TempestTost · 23/03/2025 22:05

yeesh · 23/03/2025 21:52

what a load of stereotypical bullshit

Stereotypes are just generalizations, which is to say, statistical statements about patterns that apply to groups, rather than individuals.

Which is totally appropriate when discussing a group.

HRTQueen · 23/03/2025 22:07

Valeyard15 · 23/03/2025 18:21

Middle class people in general have far more time.

^ this

wonderstuff · 23/03/2025 22:07

www.amazon.co.uk/gp/product/0955369533/

CrowsInMyGarden · 23/03/2025 22:08

My two sons are tradesmen and they are fantastic Dads, very involved with their children.

Bejaysus · 23/03/2025 22:14

Valeyard15 · 23/03/2025 18:21

Middle class people in general have far more time.

I disagree.

noworklifebalance · 23/03/2025 23:04

The working from home is not so relevant as it’s a new post Covid phenomenon whereas the change in fathers’ roles to be more hands on with parenting pre-dates this by quite some time.

Disagree that middle class have more time. Time depends on the job you have (if you have one whether mc or wc), the hours yours work, what you chose to prioritise etc.

JohnofWessex · 23/03/2025 23:18

When I used to do the school run we seemed to have Dads with both Working & Middle Class jobs.

I had my last two in my late 40's but at Canoe Club there were a few Dads with kids the same age as mine who were entitled to call me 'Sonny' and mums of similar vintage to me.

MsNevermore · 23/03/2025 23:26

Depends on the dad I guess 🤷🏻‍♀️

When I was little (up until around the time I started secondary school), my dad had a manual labour job where he worked shifts and every out of overtime god sent…..simply because he had to make ends meet. We didn’t see all that much of him day to day, but when he was around he got stuck in and was a very hands-on, present father.
To this day, I’d say I’m closer to my dad than my mum.

maryberryslayers · 24/03/2025 13:06

I disagree. I know wonderful and awful dads from
both backgrounds. I know many working class men who are extremely active parents and many middle class men who much prefer to work late, golf or cycle than care for their own children leaving it solely to their wives.

■ Extracted data entries:
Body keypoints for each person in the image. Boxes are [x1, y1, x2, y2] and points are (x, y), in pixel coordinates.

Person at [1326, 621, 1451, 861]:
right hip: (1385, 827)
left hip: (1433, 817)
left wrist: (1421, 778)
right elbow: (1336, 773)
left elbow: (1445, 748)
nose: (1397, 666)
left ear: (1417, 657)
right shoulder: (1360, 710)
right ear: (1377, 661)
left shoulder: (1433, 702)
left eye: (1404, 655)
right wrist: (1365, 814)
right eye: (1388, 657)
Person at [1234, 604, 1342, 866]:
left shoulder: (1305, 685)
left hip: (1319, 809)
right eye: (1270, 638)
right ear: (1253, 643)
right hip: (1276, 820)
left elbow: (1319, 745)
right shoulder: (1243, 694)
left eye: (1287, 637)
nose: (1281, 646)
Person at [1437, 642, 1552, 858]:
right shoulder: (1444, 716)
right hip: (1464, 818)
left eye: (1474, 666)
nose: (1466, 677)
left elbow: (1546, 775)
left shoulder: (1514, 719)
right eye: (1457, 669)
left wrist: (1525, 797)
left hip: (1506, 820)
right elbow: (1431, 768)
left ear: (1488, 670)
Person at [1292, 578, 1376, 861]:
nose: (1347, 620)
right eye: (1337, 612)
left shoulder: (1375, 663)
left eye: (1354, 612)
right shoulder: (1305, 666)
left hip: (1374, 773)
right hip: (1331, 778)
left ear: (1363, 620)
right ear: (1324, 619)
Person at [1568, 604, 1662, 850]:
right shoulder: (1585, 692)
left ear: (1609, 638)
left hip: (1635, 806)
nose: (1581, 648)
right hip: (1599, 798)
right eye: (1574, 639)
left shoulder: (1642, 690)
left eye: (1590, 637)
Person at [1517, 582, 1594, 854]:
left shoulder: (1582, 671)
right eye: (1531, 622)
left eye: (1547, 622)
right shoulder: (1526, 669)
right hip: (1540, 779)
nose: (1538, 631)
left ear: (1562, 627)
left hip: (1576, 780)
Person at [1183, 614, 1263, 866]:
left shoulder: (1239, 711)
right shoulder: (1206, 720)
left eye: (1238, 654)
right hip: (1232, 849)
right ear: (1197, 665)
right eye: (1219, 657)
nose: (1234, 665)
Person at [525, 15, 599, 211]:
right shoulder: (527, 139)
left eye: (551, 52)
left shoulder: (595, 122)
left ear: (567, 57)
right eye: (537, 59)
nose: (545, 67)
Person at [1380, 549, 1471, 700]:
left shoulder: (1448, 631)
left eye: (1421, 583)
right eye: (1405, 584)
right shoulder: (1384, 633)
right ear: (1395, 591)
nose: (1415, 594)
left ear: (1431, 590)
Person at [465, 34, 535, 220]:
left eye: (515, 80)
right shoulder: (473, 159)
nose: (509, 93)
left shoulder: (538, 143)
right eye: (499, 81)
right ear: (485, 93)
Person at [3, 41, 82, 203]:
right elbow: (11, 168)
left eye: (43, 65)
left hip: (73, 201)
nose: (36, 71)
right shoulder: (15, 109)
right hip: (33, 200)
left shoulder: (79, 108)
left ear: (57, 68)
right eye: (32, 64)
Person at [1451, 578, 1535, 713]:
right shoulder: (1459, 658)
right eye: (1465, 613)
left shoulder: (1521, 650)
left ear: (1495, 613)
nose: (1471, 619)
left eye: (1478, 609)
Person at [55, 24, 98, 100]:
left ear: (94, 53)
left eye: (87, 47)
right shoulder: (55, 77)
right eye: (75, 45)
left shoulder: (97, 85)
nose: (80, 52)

■ Exercise instructions: From the forum thread about fathers and class, write out the passage that begins with the words "MsNevermore · 23/03/2025" and ends after the words "than my mum.". The listing has nothing to do with the forum thread.

■ Response to the task:
MsNevermore · 23/03/2025 23:26

Depends on the dad I guess 🤷🏻‍♀️

When I was little (up until around the time I started secondary school), my dad had a manual labour job where he worked shifts and every out of overtime god sent…..simply because he had to make ends meet. We didn’t see all that much of him day to day, but when he was around he got stuck in and was a very hands-on, present father.
To this day, I’d say I’m closer to my dad than my mum.